The debate has begun. I don't mean the negotiations over the new fundamental European treaty that have entered a decisive phase with the European Parliament expressing its opinion (I reported back on it a couple of days ago). No, this time I am talking about the debate on the EU's role in globalisation and the content of some of the EU's common policies. Nicolas Sarkozy's verve and plain speaking have made these debates inevitable - I tried to outline the main challenges in my column in issue 9437. France's views on various points have been clarified (I will be returning to them) and I had the chance to attend a debate organised by Confrontations Europe which was chaired by Mario Monti and attended by several MEPs (Jo Leinen, Jacques Toubon, Elisa Ferreira, et al) and people like the president of 'Mouvement Européen-France', Sylvie Goulard.
Plain and simple answer. The subject of the debate organised by the Confrontations Europe association under the aegis of its president, Philippe Herzog, and its secretary general, Claude Fischer, was very broad - relaunching the European Union and Philippe Herzog's ideas for a new Single Act to redefine and revitalise common policies once institutional innovations have restored the EU to working order. The term 'Single Act' inevitably refers back to the unified European market because the aim of Jacques Delors' historic first Single Act was to create a single European market (which has been achieved). It is therefore wholly legitimate for me to focus on a domain connected with the single market, namely the 'Community preference'. Does the Community preference still hold water and simply need reviving, as Nicolas Sarkozy argues, or is it an outdated idea to be dropped now against the backdrop of globalisation? Mario Monti's answer to this question stands out through its simplicity, I believe - some uniformity of international rules is required if an open global market is to function properly, but Monti wants the EU to pursue this aim by recommending harmonisation of global trading conditions (goods, services and even capital) rather than using restrictions and protectionist measures.
Indispensable connection.
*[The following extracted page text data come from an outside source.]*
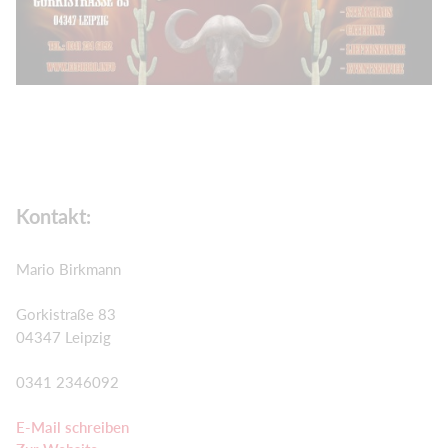
Kontakt:
Mario Birkmann
Gorkistraße 83
04347 Leipzig
0341 2346092
E-Mail schreiben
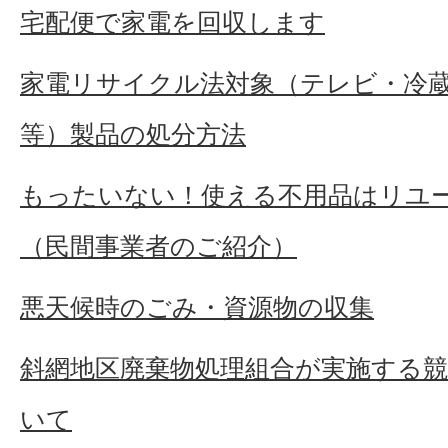
宅配便で家電を回収します
家電リサイクル法対象（テレビ・冷
等）製品の処分方法
もったいない！使える不用品はリユ
（民間事業者のご紹介）
悪天候時のごみ・資源物の収集
斜網地区廃棄物処理組合が実施する
いて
I believe his idea is positive and correct as long as a connection is made between the opening of markets and respecting the rules. Those who fail to respect the rules should not benefit from full opening of borders and therefore the Community preference remains an indispensable tool. Ever since the European common market was created, it has been a constant workshop for experimenting and testing the conditions needed to enable borders and border controls to be scrapped - health and safety measures, public aid schemes, competition rules, penalising counterfeiting and pirating, etc. The EU cannot claim that the whole world shares and applies its rules, but it has to subject abandoning the Community preference to respect for international rules to be set up by common agreement. It is true that international principles exist covering these areas and the social field as well, but the only global body with real power is the WTO. This means that trade restrictions are banned and penalised but vital rules for fair globalisation are ignored and flouted. This is unhealthy because it not only creates an uneven playing field but is also dangerous for heath (fake medicines!), for the environment and for security. The opening of borders must go hand in hand with respect for rules; scrapping 'preferences' must go hand in hand with establishing uniform or equivalent rules.
The measure of a phrase. Can a simple phrase like the above-mentioned quote of Mario Monti's provide a solution to such a complicated issue as the Community preference? Clearly not - but it can bear weight. This can be demonstrated from two events. When Mario Monti was the EU commissioner responsible for the single market in the 1990s, he slammed the imbalance in the EU between the taxation of interest on capital (each member state had become a fiscal paradise for money deposited from other member states in order to attract capital) and the taxation of labour, constantly increasing to compensate for lack of income from elsewhere. We all know what followed and the mushrooming repercussions of this situation. A few years later, this time as competition commissioner, Mario Monti said that services of general interest and their universality were one of the pillars of the European model of society. This simple phrase of his had immense, unfathomable weight in debate surrounding services of general interest. This debate has not yet ended but all the same has led to several principles (to be preserved) being incorporated in the draft Constitutional Treaty.
We hope that his ideas about the Community preference will have a similar impact.